According to the writ filed in August last year, Strauss was also told he had a three-month window in which he could offload his stake, which prompted him to sell more than 4 million shares for $250,000 just a month before the float.
More than 3.3 million of those shares were bought by Macdonald for $200,000, or 6¢ a share.
Macdonald would later tell Strauss, according to the writ, that he had negotiated with the ASX for the escrow period to be reduced to one year because he was never a director or employee of GetSwift.
Just days before the float in December 2016, Strauss signed an agreement prepared by GetSwift that stopped him from selling the stock for 12 months for “the purpose of complying with chapter nine of the ASX listing rules,” according to the writ.
The value of GetSwift shares surged from 20¢ to more than $4 within 12 months of listing, but plummeted when the company became embroiled in series of scandals over breaches of its disclosure and reporting obligations.
In February 2018, the company announced that fewer than half the contracts it had been spruiking were actually generating revenue.

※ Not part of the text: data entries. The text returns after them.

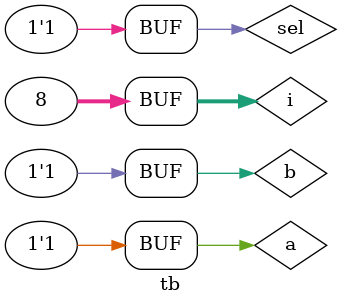
<source format=v>

module mux_2x1
(
    input a, b, sel,
    output out
);
wire sel_n;
wire out_0;

not(sel_n, sel);
and(out_0, a, sel);
and(out_1, b, sel_n);

or(out, out_0, out_1);
    
endmodule

module tb;
    reg a, b, sel;
    wire out;
    integer i;

    mux_2x1 u0(.a(a), .b(b), .sel(sel), .out(out));

    initial begin
        {a, b, sel} = 0;
        $monitor("[%0t] a=%0b b=%0b sel=%0b out=%0b", $time, a, b, sel, out);

        for(i = 0; i<8; i = i + 1)
            #1 {a, b, sel} = i;
    end
    
endmodule

//output
/*
testbench.sv:15: warning: implicit definition of wire 'out_1'.
[0] a=0 b=0 sel=0 out=0
[2] a=0 b=0 sel=1 out=0
[3] a=0 b=1 sel=0 out=1
[4] a=0 b=1 sel=1 out=0
[5] a=1 b=0 sel=0 out=0
[6] a=1 b=0 sel=1 out=1
[7] a=1 b=1 sel=0 out=1
[8] a=1 b=1 sel=1 out=1
Done
*/
</source>
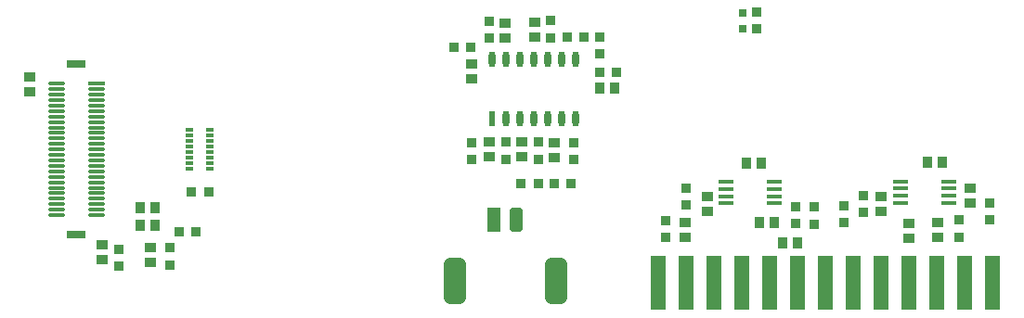
<source format=gtp>
G04*
G04 #@! TF.GenerationSoftware,Altium Limited,Altium Designer,19.0.10 (269)*
G04*
G04 Layer_Color=8421504*
%FSLAX25Y25*%
%MOIN*%
G70*
G01*
G75*
%ADD18O,0.02362X0.05709*%
%ADD19R,0.02362X0.05709*%
%ADD20R,0.05709X0.01772*%
%ADD21R,0.03347X0.03347*%
%ADD22R,0.03347X0.03347*%
%ADD23R,0.03000X0.01400*%
G04:AMPARAMS|DCode=24|XSize=47.24mil|YSize=86.61mil|CornerRadius=11.81mil|HoleSize=0mil|Usage=FLASHONLY|Rotation=0.000|XOffset=0mil|YOffset=0mil|HoleType=Round|Shape=RoundedRectangle|*
%AMROUNDEDRECTD24*
21,1,0.04724,0.06299,0,0,0.0*
21,1,0.02362,0.08661,0,0,0.0*
1,1,0.02362,0.01181,-0.03150*
1,1,0.02362,-0.01181,-0.03150*
1,1,0.02362,-0.01181,0.03150*
1,1,0.02362,0.01181,0.03150*
%
%ADD24ROUNDEDRECTD24*%
%ADD25R,0.04724X0.08661*%
G04:AMPARAMS|DCode=26|XSize=78.74mil|YSize=165.35mil|CornerRadius=19.68mil|HoleSize=0mil|Usage=FLASHONLY|Rotation=0.000|XOffset=0mil|YOffset=0mil|HoleType=Round|Shape=RoundedRectangle|*
%AMROUNDEDRECTD26*
21,1,0.07874,0.12598,0,0,0.0*
21,1,0.03937,0.16535,0,0,0.0*
1,1,0.03937,0.01968,-0.06299*
1,1,0.03937,-0.01968,-0.06299*
1,1,0.03937,-0.01968,0.06299*
1,1,0.03937,0.01968,0.06299*
%
%ADD26ROUNDEDRECTD26*%
%ADD27R,0.05512X0.19685*%
%ADD28R,0.07087X0.03150*%
%ADD29R,0.06299X0.01181*%
%ADD30O,0.06299X0.01181*%
%ADD31R,0.03150X0.03150*%
%ADD32R,0.03543X0.03937*%
%ADD33R,0.03937X0.03543*%
D18*
X200720Y91437D02*
D03*
X195720D02*
D03*
X190720D02*
D03*
X185720D02*
D03*
X180720D02*
D03*
X175720D02*
D03*
X170720D02*
D03*
X200720Y69981D02*
D03*
X195720D02*
D03*
X190720D02*
D03*
X185720D02*
D03*
X180720D02*
D03*
X175720D02*
D03*
D19*
X170720D02*
D03*
D20*
X317618Y47603D02*
D03*
Y45044D02*
D03*
Y42485D02*
D03*
Y39926D02*
D03*
X334941Y47603D02*
D03*
Y45044D02*
D03*
Y42485D02*
D03*
Y39926D02*
D03*
X254715Y47333D02*
D03*
Y44774D02*
D03*
Y42215D02*
D03*
Y39656D02*
D03*
X272038Y47333D02*
D03*
Y44774D02*
D03*
Y42215D02*
D03*
Y39656D02*
D03*
D21*
X209487Y86891D02*
D03*
X215589D02*
D03*
X187374Y46787D02*
D03*
X181272D02*
D03*
X193083D02*
D03*
X199185D02*
D03*
X203888Y99360D02*
D03*
X197785D02*
D03*
X163287Y95669D02*
D03*
X157185D02*
D03*
X62992Y43765D02*
D03*
X69095D02*
D03*
X58366Y29528D02*
D03*
X64468D02*
D03*
D22*
X169783Y99133D02*
D03*
Y105235D02*
D03*
X200102Y61551D02*
D03*
Y55449D02*
D03*
X191978Y99262D02*
D03*
Y105364D02*
D03*
X187374Y61630D02*
D03*
Y55528D02*
D03*
X163386Y61551D02*
D03*
Y55449D02*
D03*
X175984Y55610D02*
D03*
Y61713D02*
D03*
X209610Y99508D02*
D03*
Y93405D02*
D03*
X349410Y39926D02*
D03*
Y33824D02*
D03*
X338583Y33661D02*
D03*
Y27559D02*
D03*
X304134Y42421D02*
D03*
Y36319D02*
D03*
X297244Y38947D02*
D03*
Y32845D02*
D03*
X55118Y23622D02*
D03*
Y17520D02*
D03*
X279786Y38484D02*
D03*
Y32382D02*
D03*
X286638Y38362D02*
D03*
Y32260D02*
D03*
X37008Y23130D02*
D03*
Y17028D02*
D03*
X240394Y45079D02*
D03*
Y38976D02*
D03*
X233268Y33563D02*
D03*
Y27461D02*
D03*
X265738Y108544D02*
D03*
Y102442D02*
D03*
D23*
X62295Y52055D02*
D03*
Y54055D02*
D03*
Y56055D02*
D03*
Y58055D02*
D03*
Y60055D02*
D03*
Y62055D02*
D03*
Y64055D02*
D03*
Y66055D02*
D03*
X69595D02*
D03*
Y64055D02*
D03*
Y62055D02*
D03*
Y60055D02*
D03*
Y58055D02*
D03*
Y56055D02*
D03*
Y54055D02*
D03*
Y52055D02*
D03*
D24*
X179528Y33779D02*
D03*
D25*
X171653D02*
D03*
D26*
X157480Y11811D02*
D03*
X193701D02*
D03*
D27*
X350394Y11024D02*
D03*
X340394D02*
D03*
X330394D02*
D03*
X320394D02*
D03*
X310394D02*
D03*
X300394D02*
D03*
X290394D02*
D03*
X280394D02*
D03*
X270394D02*
D03*
X260394D02*
D03*
X250394D02*
D03*
X240394D02*
D03*
X230394D02*
D03*
D28*
X21654Y28346D02*
D03*
Y89764D02*
D03*
D29*
X28740Y82677D02*
D03*
D30*
Y80709D02*
D03*
Y78740D02*
D03*
Y76772D02*
D03*
Y74803D02*
D03*
Y72835D02*
D03*
Y70866D02*
D03*
Y68898D02*
D03*
Y66929D02*
D03*
Y64961D02*
D03*
Y62992D02*
D03*
Y61024D02*
D03*
Y59055D02*
D03*
Y57087D02*
D03*
Y55118D02*
D03*
Y53150D02*
D03*
Y51181D02*
D03*
Y49213D02*
D03*
Y47244D02*
D03*
Y45276D02*
D03*
Y43307D02*
D03*
Y41339D02*
D03*
Y39370D02*
D03*
Y37402D02*
D03*
Y35433D02*
D03*
X14567D02*
D03*
Y37402D02*
D03*
Y39370D02*
D03*
Y41339D02*
D03*
Y43307D02*
D03*
Y45276D02*
D03*
Y47244D02*
D03*
Y49213D02*
D03*
Y51181D02*
D03*
Y53150D02*
D03*
Y55118D02*
D03*
Y57087D02*
D03*
Y59055D02*
D03*
Y61024D02*
D03*
Y62992D02*
D03*
Y64961D02*
D03*
Y66929D02*
D03*
Y68898D02*
D03*
Y70866D02*
D03*
Y72835D02*
D03*
Y74803D02*
D03*
Y76772D02*
D03*
Y78740D02*
D03*
Y80709D02*
D03*
Y82677D02*
D03*
D31*
X260778Y102362D02*
D03*
Y108268D02*
D03*
D32*
X209487Y80986D02*
D03*
X214802D02*
D03*
X44488Y38189D02*
D03*
X49803D02*
D03*
X332382Y54391D02*
D03*
X327067D02*
D03*
X44587Y31890D02*
D03*
X49902D02*
D03*
X272082Y32874D02*
D03*
X266767D02*
D03*
X280601Y25377D02*
D03*
X275286D02*
D03*
X267421Y54181D02*
D03*
X262106D02*
D03*
D33*
X175689Y99133D02*
D03*
Y104448D02*
D03*
X193280Y61551D02*
D03*
Y56236D02*
D03*
X186073Y99360D02*
D03*
Y104675D02*
D03*
X181468Y61630D02*
D03*
Y56315D02*
D03*
X169783Y61657D02*
D03*
Y56342D02*
D03*
X163386Y89764D02*
D03*
Y84449D02*
D03*
X342520Y39827D02*
D03*
Y45142D02*
D03*
X330709Y27559D02*
D03*
Y32874D02*
D03*
X310394Y42028D02*
D03*
Y36713D02*
D03*
X320394Y27224D02*
D03*
Y32539D02*
D03*
X4921Y79724D02*
D03*
Y85039D02*
D03*
X48228Y23622D02*
D03*
Y18307D02*
D03*
X30709Y24705D02*
D03*
Y19390D02*
D03*
X248031Y42028D02*
D03*
Y36713D02*
D03*
X240158Y27559D02*
D03*
Y32874D02*
D03*
M02*

</source>
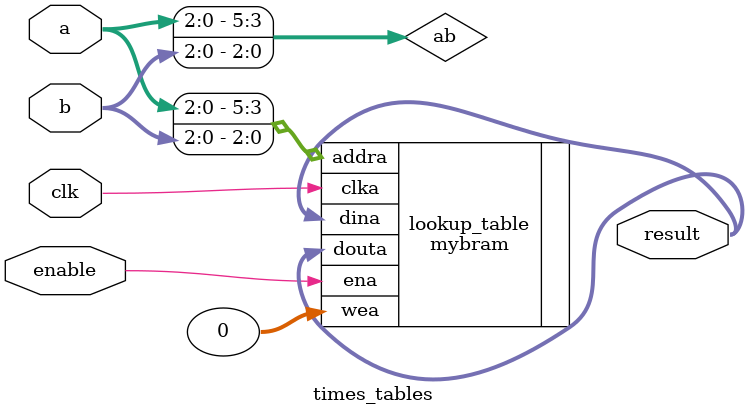
<source format=v>

`timescale 1ns/100ps

module times_tables(
	input clk, enable,
	input [2:0] a, b,
	output [4:0] result);

	wire [5:0] ab;
	
	assign ab = {a, b};
	
	mybram lookup_table (
  .clka(clk),     // input wire clka
  .ena(enable),   // input wire ena
  .wea(0),      // input wire [0 : 0] wea
  .addra(ab),     // input wire [5 : 0] addra
  .dina(result),    // input wire [5 : 0] dina
  .douta(result)  // output wire [4 : 0] douta
);
	
	//mybram lookuptable(ab, result);
	
endmodule








</source>
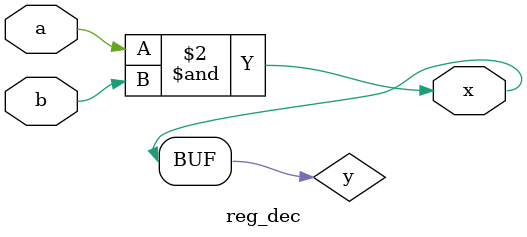
<source format=v>
module reg_dec(
  input a,b,
  output x
);
  reg y;
  always @ (*) begin
    y=a & b;
  end
  assign x=y;
endmodule

</source>
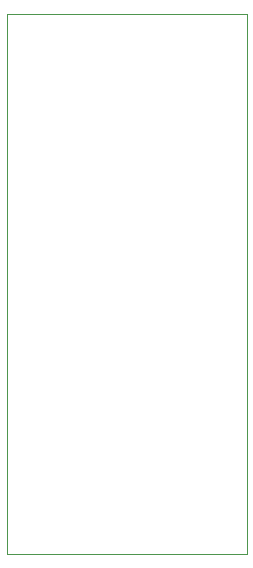
<source format=gbr>
%TF.GenerationSoftware,KiCad,Pcbnew,7.0.5*%
%TF.CreationDate,2024-06-27T22:40:16-04:00*%
%TF.ProjectId,ScrewSwitch,53637265-7753-4776-9974-63682e6b6963,rev?*%
%TF.SameCoordinates,Original*%
%TF.FileFunction,Profile,NP*%
%FSLAX46Y46*%
G04 Gerber Fmt 4.6, Leading zero omitted, Abs format (unit mm)*
G04 Created by KiCad (PCBNEW 7.0.5) date 2024-06-27 22:40:16*
%MOMM*%
%LPD*%
G01*
G04 APERTURE LIST*
%TA.AperFunction,Profile*%
%ADD10C,0.100000*%
%TD*%
G04 APERTURE END LIST*
D10*
X129855961Y-81245075D02*
X150175961Y-81245075D01*
X150175961Y-126965075D01*
X129855961Y-126965075D01*
X129855961Y-81245075D01*
M02*

</source>
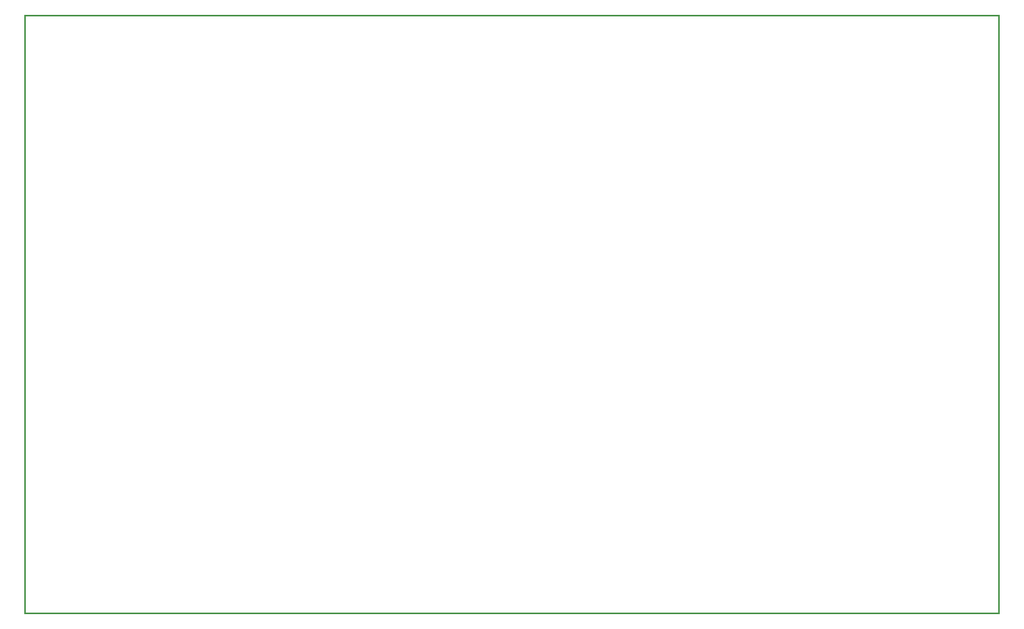
<source format=gm1>
G04*
G04 Format:               Gerber RS-274X*
G04 Layer:                BoardOutline*
G04 This File Name:       Mini (Ver 4l 2024).gm1*
G04 Source File Name:     Mini (Ver 4l 2024).rrb*
G04 Unique ID:            144cf20c-75b2-4da8-ba56-680978ed072c*
G04 Generated Date:       Saturday, 19 October 2024 21:14:10*
G04*
G04 Created Using:        Robot Room Copper Connection v2.7.5443*
G04 Software Contact:     http://www.robotroom.com/CopperConnection/Support.aspx*
G04 License Number:       1685*
G04 Student Edition:      true*
G04*
G04 Zero Suppression:     Leading*
G04 Number Precision:     2.4*
G04*
%FSLAX24Y24*%
%MOIN*%
%LNBoardEdge*%
%ADD10R,.006X.006*%
D10*
G01X0Y25500D02*
X41500D01*
Y0D01*
X0D01*
Y25500D01*
M02*

</source>
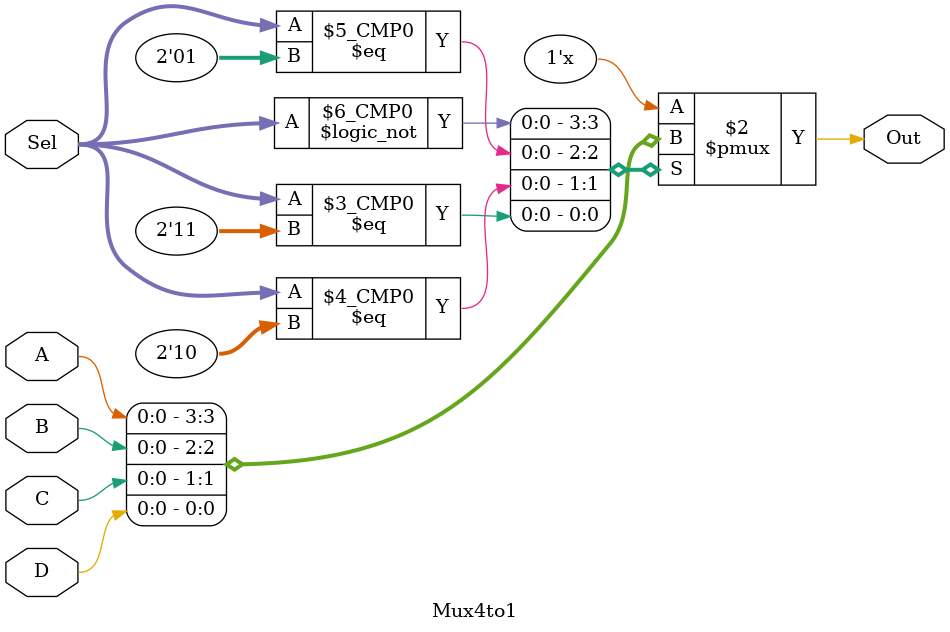
<source format=v>
`timescale 1ns / 1ps
module Mux4to1(
    input A,
    input B,
    input C,
    input D,
	 input [1:0] Sel,
    output reg Out
    );

always @(A or B or C or D or Sel)
begin
case (Sel)
	2'b00: Out <= A;
	2'b01: Out <= B;
	2'b10: Out <= C;
	2'b11: Out <= D;
	endcase
end
endmodule

</source>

When Strauss’ shares were eventually released from escrow – almost three months after the agreed date – he was forced to sell them at significantly reduced prices.
He would later learn from correspondence with the ASX that it had never imposed an escrow requirement on his shares, which were only ever subject to a voluntary arrangement, according to court documents.
Macdonald did not respond to requests for comment from The Age.